8 of 168 comments (clear)

  1. RedHat by Aighearach · · Score: 4, Interesting

    This is an example of why 20 years later, I'm still running RedHat/Fedora/Centos family distros.

    I want all my FLOSS software to work. And I want business integration to work too. I don't want to have to choose them because they're not actually in conflict.
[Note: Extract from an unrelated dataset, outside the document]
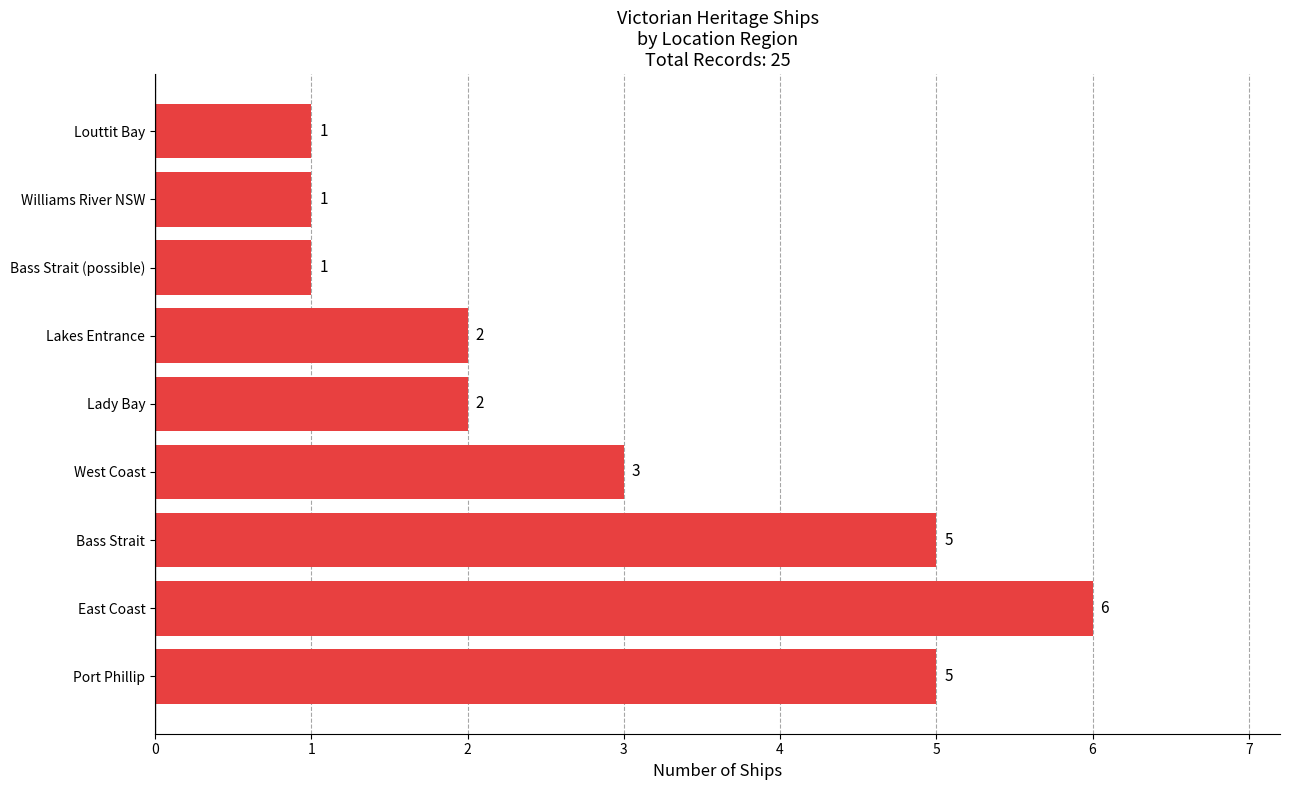

Approximately how many times larger is the value at Lady Bay compared to Lakes Entrance?

1.0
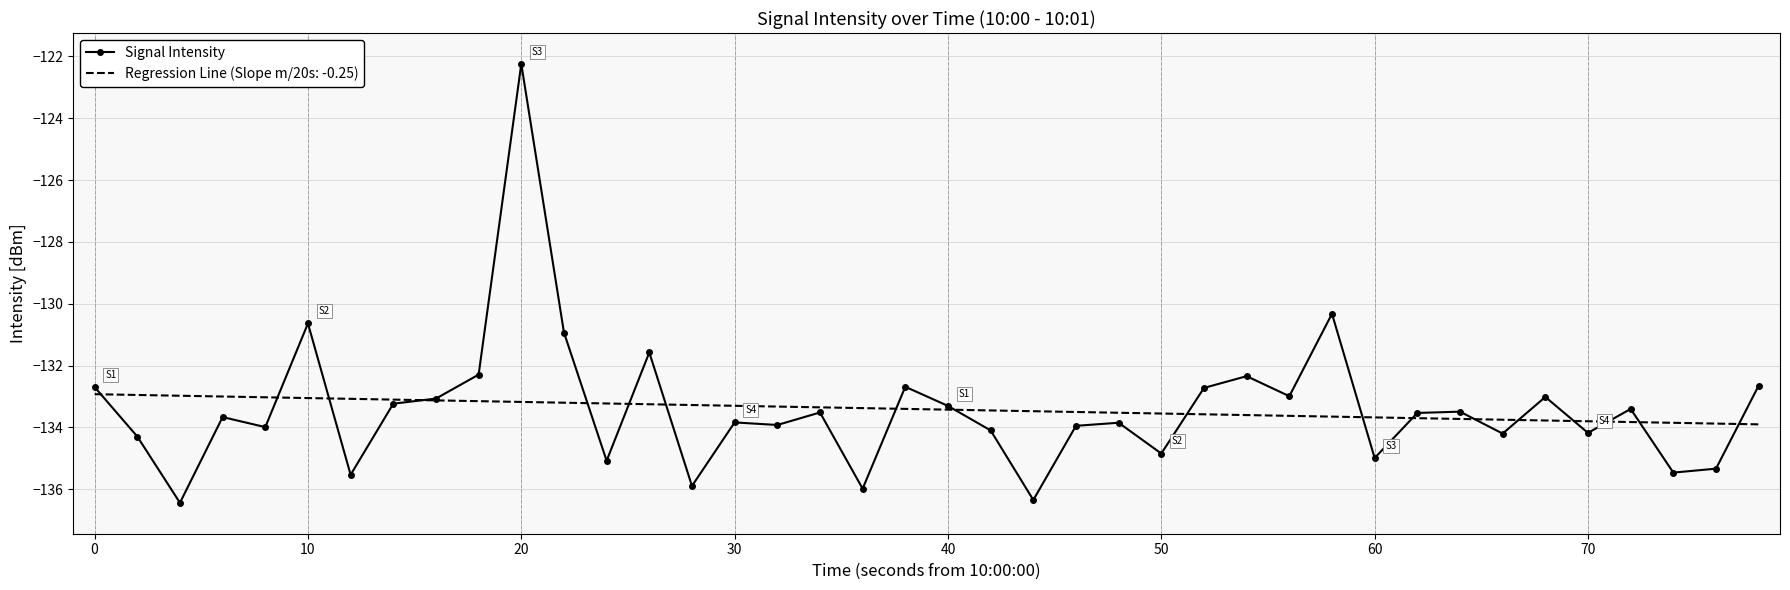

What is the greatest value displayed?

-122.2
    1. Re: RedHat by Anonymous Coward · · Score: 0, Interesting

      I see what you're saying, but the problem I have with your reasoning is that we have seen total crap like systemd, PulseAudio, Gnome 3, Gtk+ 3, and Wayland come out of that camp/community. Those things have hurt my Linux experience more than anything else has. Systemd alone has caused me more headaches than anything MS or SCO ever did. In fact it was software from that camp which made me evaluate OpenBSD. It turns out that OpenBSD gives me everything good that GNU/Linux used to, but without so much awful software. OpenBSD has better security, too. That's why nearly all of my systems use OpenBSD now, and the remaining ones will soon be switched over.

    2. Re: RedHat by TWX · · Score: 3, Interesting

      Back in the late nineties I convinced my best friend to drop NetBSD and join us on Linux. At the time Linux seemed to be where all of the development was being done to make new hardware work where it didn't do so well in BSD. Now I'm wondering if it's time to reconsider the BSDs.

      --
      Do not look into laser with remaining eye.
    3. Re: RedHat by Aighearach · · Score: 2, Interesting

      I love systemd and PulseAudio.

      Gnome 3 I don't use, I use xfce and the world is wonderful and the desktop never changes. I don't actually use a "desktop," but I do like a traditional window manager and task bar.

      Gtk+ 3 is irrelevant to me. Even when I'm writing Gtk-based GUI apps I can just use the parts of the API that were in Gtk 2 if I want. There is nothing wrong with Gtk+ 3 though, the way there is with Gnome 3 and the needless shifting of paradigms. Gtk mostly behaves the way it always has, from the application perspective or the user perspective.

      Wayland isn't something I'm ever likely to use. I guess I'm weird but I like having a networked window system. X isn't going away from serious platforms, even as other options are added.

      If you can't manage a system because of systemd, if you actually have serious business-y high maintenance system needs and you can't learn how to have it be easier under systemd, then maybe it is actually just you? If OpenBSD does everything you need, this is probably more of a grooming issue than a technical issue.

  2. What about Non-Secure Boot UEFI Boot? by Zombie+Ryushu · · Score: 4, Interesting

    Several of my boards support UEFI boot, or CSM Boot but the Secure Boot Portion can be turned off (or is absent in the case of one of my boards. I have one of the few early boards that has UEFI but not Secure Boot.). You can do a UEFI Boot without SecureBoot Verification like Macs do,

  3. Re:"Heir-to-BIOS?" by bws111 · · Score: 4, Interesting

    Why is secure boot a 'terrible technology'? We use it quite successfully here. What are the problems with it?

  4. Re:"Heir-to-BIOS?" by bws111 · · Score: 4, Interesting

    1) Why? Because you said so? Exactly what is insecure about it?

    2) Exactly the opposite in our case. We sign our own images. The only code that will run is stuff signed by the appropriate key. That means users, hackers, and especially rogue admins don't get to install their own backdoors. Our stuff remains OURS, not THEIRS. As it should be.

  5. Re:"Heir-to-BIOS?" by bws111 · · Score: 4, Interesting

    We use it to protect important machines (servers, automation controllers, etc) from tampering by external or internal parties. Of course, it is not secure boot by itself that does that, it is in combination with SELinux and IMA. Secure boot, however, is a key component (does no good to have your kernel verify signatures before running things if the kernel itself is not trusted).